Il ministro della società civile del Governo regionale curdo, George Mansur, mi ha proposto di fare una lunga passeggiata mattutina in uno dei giardini più belli di Erbil.
Il parco era praticamente deserto per il Ramadan, perciò le guardie del corpo lo hanno scortato solo fino ai cancelli. Ora con la formazione del nuovo governo Mansur lascerà il suo incarico. “Essere ministro è stata la cosa più bella di tutta la mia vita”, mi ha confidato. Il suo ministero, con solo dodici impiegati, era il più piccolo dell’esecutivo.
Mansur organizzava conferenze e veniva invitato a partecipare a degli incontri.

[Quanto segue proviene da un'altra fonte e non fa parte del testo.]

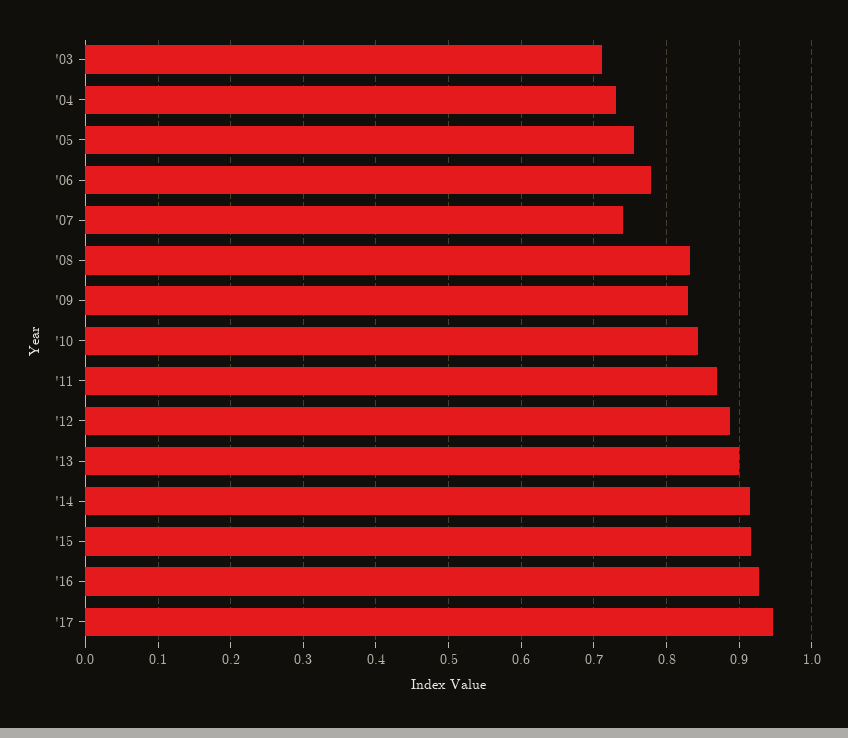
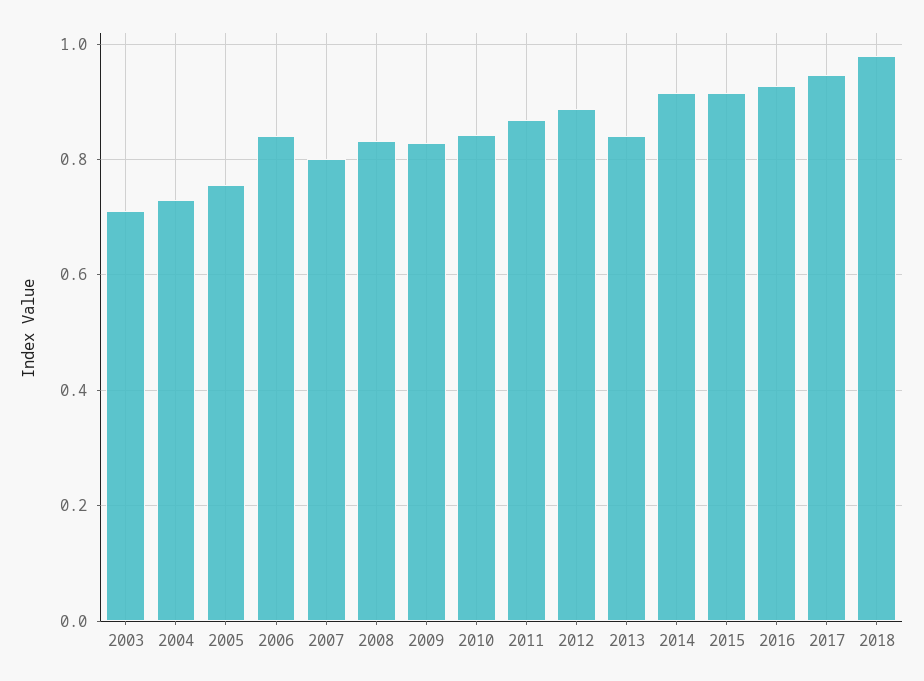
  {
    "'03": 0.71,
    "'04": 0.73,
    "'05": 0.76,
-   "'06": 0.78,
+   "'06": 0.84,
-   "'07": 0.74,
+   "'07": 0.8,
    "'08": 0.83,
    "'09": 0.83,
    "'10": 0.84,
    "'11": 0.87,
    "'12": 0.89,
-   "'13": 0.9,
+   "'13": 0.84,
    "'14": 0.92,
    "'15": 0.92,
    "'16": 0.93,
-   "'17": 0.95
+   "'17": 0.95,
+   "2018": 0.98
  }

L’altro giorno era un po’ triste perché sta per lasciare il suo lavoro. “Dovresti essere contento”, gli ho detto, “avrai una buona pensione e tanto tempo per leggere tutti i libri che non sei riuscito a leggere finora. Potresti perfino scrivere le tue memorie”.
Mentre camminavamo nel parco riflettevo su come il potere possa essere una droga. Mi chiedo se il ministro riuscirà a fare a meno delle sue guardie del corpo quando va in giro e dei suoi dodici collaboratori con cui faceva le riunioni settimanali. A fare a meno della segretaria che aspetta la sua firma o le sue indicazioni quotidiane. Riuscirà a dimenticare il protocollo e a comportarsi come un cittadino qualunque?